The agencies report that about half of the measurable decline since 1990 occurred in the past decade, reflecting accelerated change in some countries. The table summarizes those headline indicators and underscores that, while prevalence ratios have fallen, absolute numbers of girls at risk remain substantial because of population growth and pockets of persistent practice. Improved household surveys and routine health data are required to disaggregate risk by age cohort, region and urban/rural status so interventions can be more precisely targeted.

Reactions & Quotes

International and local actors responded to the UN alert by urging both sustained funding and culturally informed outreach. Civil society leaders stressed survivor-centered care and community partnership as essential elements for continued progress.

“FGM is a violation of human rights and cannot be justified on any grounds,”

UN agencies (WHO/UNICEF joint statement)

“Progress has accelerated in recent years, but predictable financing is needed to avoid reversing gains,”

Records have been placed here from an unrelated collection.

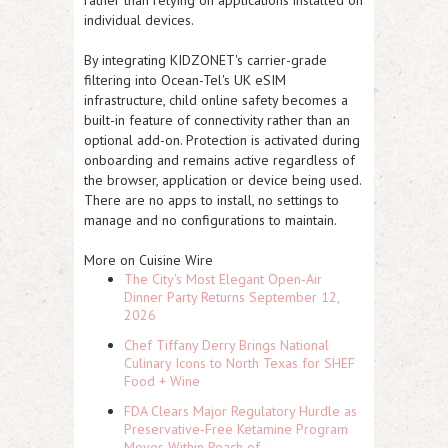
individual devices.
By integrating KIDZONET's carrier-grade
filtering into Ocean-Tel's UK eSIM
infrastructure, child online safety becomes a
built-in feature of connectivity rather than an
optional add-on. Protection is activated during
onboarding and remains active regardless of
the browser, application or device being used.
There are no apps to install, no settings to
manage and no configurations to maintain.
More on Cuisine Wire
The City's Most Elegant Open-Air
Dinner Party Returns September 12,
2026
Chef Tiffany Derry Brings National
Culinary Icons to North Texas for SHEF
Food + Wine
FDA Clears Major Regulatory Hurdle as
Preservative-Free Ketamine Program
Moves Within Reach of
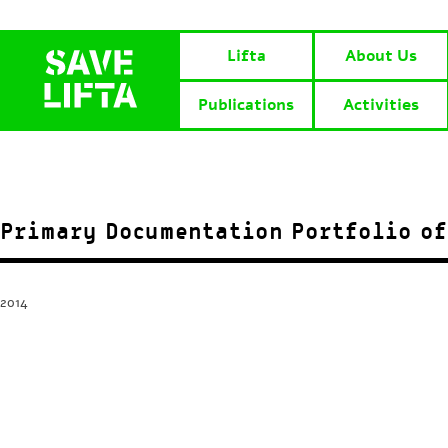
Lifta
About Us
Publications
Activities
Primary Documentation Portfolio of
2014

UN officials (paraphrased)

“Survivor support must include accessible medical, psychosocial and legal services tailored to local contexts,”

Humanitarian and health NGOs (summarized)

Unconfirmed

  • Precise country-level projections for the 4.5 million at-risk figure were not published in the joint statement and remain to be released by national surveys.
  • The exact scale and timeline of the cited international aid cuts were not itemized in the UN statement and require donor-by-donor confirmation.
  • Reports of organized pushback are described in general terms; the extent, funding sources and coordination of opposition movements warrant further verification.

Bottom Line

The UN estimate that 4.5 million girls face risk of FGM in 2026 marks a sobering reminder that measurable progress can coexist with persistent vulnerability. Recent declines in prevalence demonstrate that change is possible, but sustained financing, robust health and protection services, and community-led norm change are essential to convert momentum into eradication by 2030. Policymakers and donors must weigh short-term fiscal pressures against the long-term human and societal costs of allowing prevention and survivor services to be weakened.

For readers and decision-makers, the immediate takeaway is clear: targeted investments in prevention, legal protection and survivor care remain urgent priorities. Improved data transparency, predictable funding and inclusive strategies that center affected communities will determine whether the next decade accelerates elimination or permits backsliding.